Of the 48.7 million people enrolled to vote in the first round of France's presidential election, more than one in four opted to stay away. But 226,000 of those who turned out found they couldn't exercise their right after they were mistakenly struck off the electoral roll.

Since the 2021 regional elections, 226,962 voters have been removed from the electoral roll, according to the French statistics body, Insee, which organises the roll.

The worst affected areas are Ile-de-France (around Paris), Marseille, Lille and Strasbourg.

Some of the voters concerned only discovered they could no longer vote on 10 April once in the polling station.

"When you are told you have been struck off, and you cannot vote, it’s a very violent feeling," Nicolas, a resident of Alfortville in Val de Marne for 15 years, told Le Parisien daily. "You feel (like) an arbitrary victim."

The only recourse victims have is to take their case to the nearest tribunal, where in the majority of cases they can be reinstated.

Nicolas is now waiting for a decision to be delivered to be able to vote in the runoff on 24 April.

The most common explanation for the striking off is that people had "lost the link to their commune".

Nicolas believes it was because he had changed residency several times within the same commune.
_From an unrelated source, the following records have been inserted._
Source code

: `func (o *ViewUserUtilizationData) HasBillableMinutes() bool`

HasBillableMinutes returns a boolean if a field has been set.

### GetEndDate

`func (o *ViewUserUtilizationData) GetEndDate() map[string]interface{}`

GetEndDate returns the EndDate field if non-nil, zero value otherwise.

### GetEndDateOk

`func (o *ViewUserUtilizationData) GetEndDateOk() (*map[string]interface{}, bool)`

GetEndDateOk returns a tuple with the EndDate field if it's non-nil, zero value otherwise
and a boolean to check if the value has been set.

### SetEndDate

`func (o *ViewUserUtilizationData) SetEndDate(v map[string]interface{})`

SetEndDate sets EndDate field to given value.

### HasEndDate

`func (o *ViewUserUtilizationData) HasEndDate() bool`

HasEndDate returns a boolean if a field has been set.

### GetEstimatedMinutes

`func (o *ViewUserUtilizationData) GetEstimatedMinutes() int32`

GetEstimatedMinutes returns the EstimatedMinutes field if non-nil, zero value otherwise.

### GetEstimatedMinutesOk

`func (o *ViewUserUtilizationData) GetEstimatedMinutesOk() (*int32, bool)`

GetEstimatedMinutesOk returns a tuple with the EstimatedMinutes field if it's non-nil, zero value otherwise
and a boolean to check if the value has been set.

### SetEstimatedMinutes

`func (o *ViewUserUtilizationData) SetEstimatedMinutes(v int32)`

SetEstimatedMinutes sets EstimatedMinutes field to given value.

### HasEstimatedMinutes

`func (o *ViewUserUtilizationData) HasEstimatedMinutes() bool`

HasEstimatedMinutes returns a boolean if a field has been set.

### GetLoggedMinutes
And yet his wife was not struck off. "It’s ubuesque," he said.

The errors are largely due to Insee's fully-automated single electoral register (REU).

Introduced in 2019, it replaced the cumbersome 35,000 lists managed by the communes themselves and which carried a risk of doubling up.

Le Parisien also identified bugs in the software used to manage the REU.

10,000 votes annulled

Meanwhile France’s Constitutional Council – responsible for carrying out spot checks during polling – has annulled 10,216 of the ballots cast on 10 April.

Among the 17 reasons invoked: the absence of bureau members at the time checks were carried out; urns that were not securely locked; voters asked to sign the attendance sheet before rather than after voting and significant yet unexplained differences between the number of ballots cast and the number of blank or invalid votes.

There were also some quirky cases.

The head of a polling station in Dénipaire, in the eastern Vosges region, aggressively stopped a Constitutional Council official from carrying out checks, thereby invalidating the vote.

The mayor of Léchelle in the northern Pas-de-Calais region, decided to hold polling for the 41 voters in his commune at his home rather than the shabby mairie.

The council deemed the venue inappropriate and reproached the mayor for not having obtained the necessary authorisation. It annulled the vote.

But mayor Gabriel Trannin is standing his ground and says he will follow the same proceedings for the runoff, along with officially registering his request with the local prefecture.